> **EXCERPT TO READ**
——————

In spite of reasonable business drivers for collecting and managing corporate business metadata, it is important to realize the potential exploding scope of metadata harvesting. The wealth of systems, their associated databases, integrated tables, and corresponding data attributes create an overwhelming number of data artifacts whose metadata characteristics need to be analyzed and documented. given the perception of the virtually limitless amount of work that could be expended in metadata analysis, what is the best way to allocate resources for metadata analysis that will capture the actionable knowledge that best benefits the business users?

Because the most significant issues that impact data repurposing arise from metadata variance, a reasonable first step involves assembling an inventory of data artifacts along with their basic metadata. This allows you to compare and contrast the artifacts to see which are similar and which ones differ. That provides the baseline knowledge to identify those variances that have the greatest potential for incurring undesired business impact. This suggests three metadata facets on which to focus:

  • DATA STRUCTURE. Documenting data element names, their types, and their lengths or sizes will provide a solid foundation for metadata organization that will facilitate identification of similar data element concepts. For example, two data elements that share the same name, type, and size will be prime candidates for further evaluation of similarity.
  • CONTENT. What is the authoritative description of the data values that are valid for the data element? And what are the constraints on the data element values? Even if two data elements share the same name, type, and size, if their content domains are not identical, it would appear that they truly refer to different data element concepts.
  • MEANING. What are the authoritative definitions, and how are the levels of “authority” prioritized? As a matter of completeness, can the metadata analysts review the ways the data elements are used and verify that those uses are consistent with the defined semantics?

Resource allocation and effort priority can be focused on accumulating these three pieces of information for critical data sets, and establishing a foundation for analyzing data element concepts and their instantiations will more easily enable data harmonization.

HARMONIZE METADATA

Given an inventory of metadata entries associated with a broad set of data elements pulled from across the enterprise, the natural thing to do is to try to organize them into buckets that represent similar attributes or characteristics of commonly-used entities. A straightforward example is attributes of customer records: data elements with names such as firstname, first_name, fIrsTnAMe, and first might be lumped together, while those with names like lAsT, lAsTnAMe, lastname, Customerlastname, or last_name might be put into the same group. In turn, we might also want to look at entity models from different sources to see if they share a general structure that would suggest that they represent the same real-world entity. This is the concept of harmonization – eliminating the variance in data concept definitions and structures so that they are aligned across different operational environments.

Alternatively, one might consider the point at which two models are distinct enough to definitively state that they don’t represent the same entity type. ultimately, the question boils down to this: if we have two different structures or definitions for what appear to be a single concept, should we harmonize the definitions and structures into one and eliminate the redundant data element?

In some cases, this will be a good idea because it will increase consistency, but only as long as the two concepts really refer to the same real-world idea. Alternatively, the two concepts may be similar but not exactly identical. As an example, consider the term “customer,” which might have slightly different semantics depending on the context. from the sales perspective, the customer might be the individual who pays for the product. However, at the same time and in the same organization, the customer service department might deem anyone using the product as a customer, and this group may be much larger than the set of “paying” customers that the sales department cares about. Merging these two entity types into a single definition and structure would probably significantly disrupt the business!

——————

> **DATA EXCERPT**
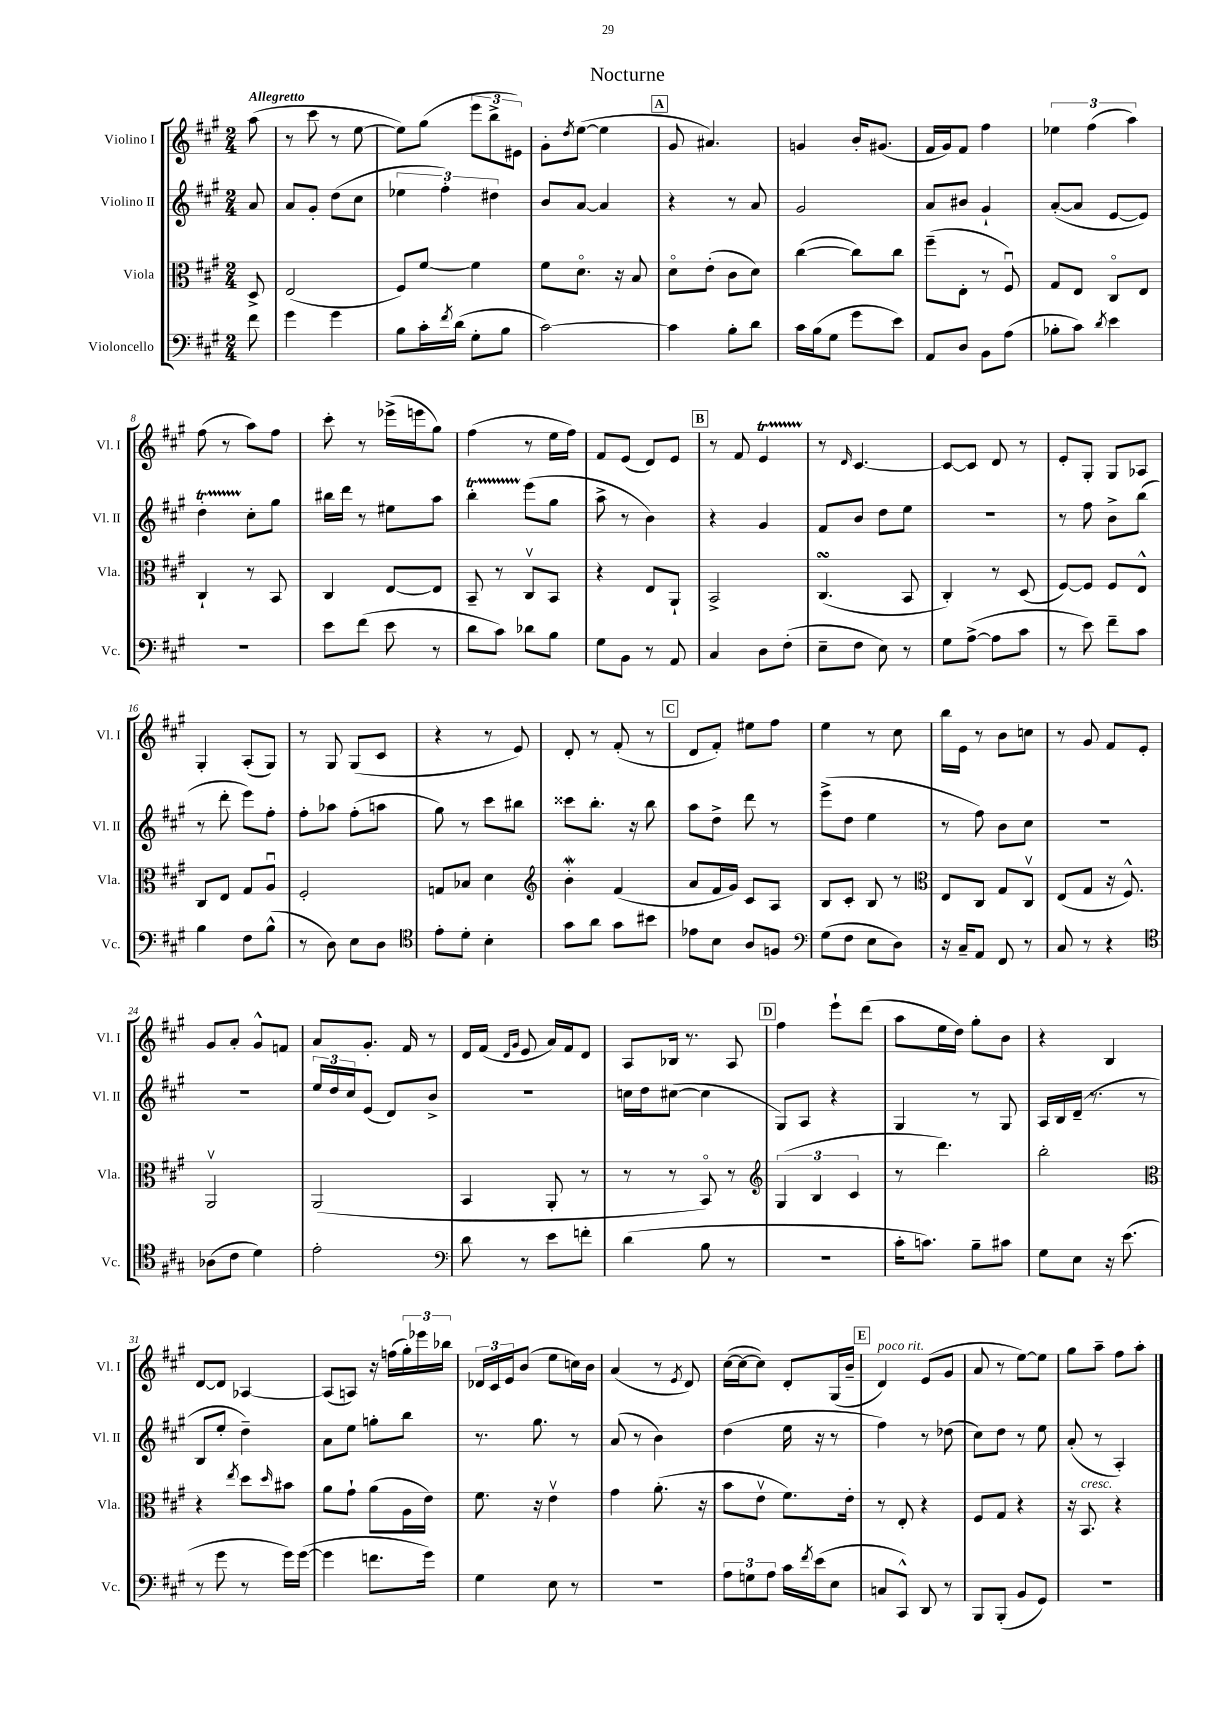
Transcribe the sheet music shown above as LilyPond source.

——————

> **EXERCISES TO COMPLETE**
1 > According to the metadata excerpt, which three metadata facets deserve focus?
2 > In two or three sentences, explain why the metadata excerpt treats assembling an inventory of data artifacts and their basic metadata as a reasonable first step.
3 > Write a continuation of the metadata excerpt, beginning right after its final sentence.

> **SET OF ANSWERS**
1 > Data structure, content, and meaning.

2 > The most significant issues affecting data repurposing arise from metadata variance. An inventory lets analysts compare the artifacts to see which are similar and which differ. That comparison provides the baseline knowledge for identifying the variances most likely to cause undesired business impact.

3 >
DIFFERENTIATE METADATA

In this case, one would want to make sure that the definitions and structures are differentiated, not harmonized. differentiation means resolving the semantic or structural ambiguity by qualifying the difference between two data elements. In our case, we might choose to rename the customer entity in the sales department as a paying customer and change the name of the customer service department’s entity to support customer to indicate that they are not the same thing.

But how can one make that determination? establish some common-sense criteria and basic rules for consideration when harmonizing data elements and entity models. This will help find the “low-hanging fruit” candidates for harmonization. An example might be if two data elements in different tables:

  • Share the same name,
  • Share the same definition,
  • Share the same data type,
  • Have the same size/length, and
  • Take their values from the same domain of valid values

METADATA MANAGEMENT

The challenges emerge when two similar data elements do not reflect 100% symmetry.

Two data elements with the same name, data type, and length that have different definitions would raise a red flag as to whether they can be harmonized. In this case, one must engage the business users as well as those who are accountable for ownership over the data to review the semantic differences in the use of that data element.

From a practical perspective, the mechanical processes of metadata harvesting, assessment, collation, review, and harmonization are only relevant when business users are paying attention to the outcomes. Their attention must be grabbed so that they will help in the process to review business glossary terms and data elements and their corresponding definitions to determine where there is sufficient similarity among metadata concepts to harmonize their definitions or if their definitions are distinct to take the steps to ensure their differentiation. More succinctly, the harmonization strategy must leverage the metadata management environment to encourage collaboration between the data practitioners and the business data consumers regarding harmonization and differentiation.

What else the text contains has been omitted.